* _What the task asks_
Search the data for the string "examples" and extract every line where it appears.

+===+

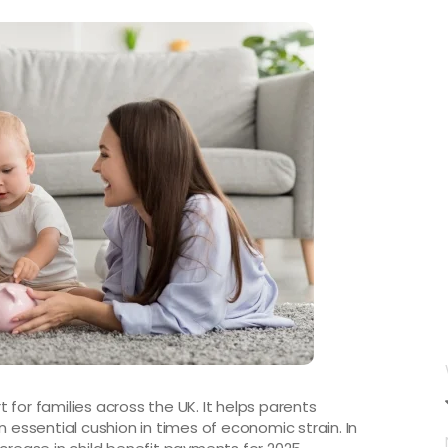
rt for families across the UK. It helps parents
n essential cushion in times of economic strain. In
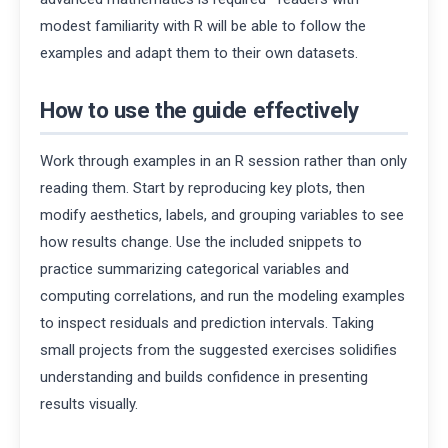
modest familiarity with R will be able to follow the
examples and adapt them to their own datasets.
How to use the guide effectively
Work through examples in an R session rather than only
reading them. Start by reproducing key plots, then
modify aesthetics, labels, and grouping variables to see
how results change. Use the included snippets to
practice summarizing categorical variables and
computing correlations, and run the modeling examples
to inspect residuals and prediction intervals. Taking
small projects from the suggested exercises solidifies
understanding and builds confidence in presenting
results visually.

+===+

* _Written solution_
examples and adapt them to their own datasets.
Work through examples in an R session rather than only
computing correlations, and run the modeling examples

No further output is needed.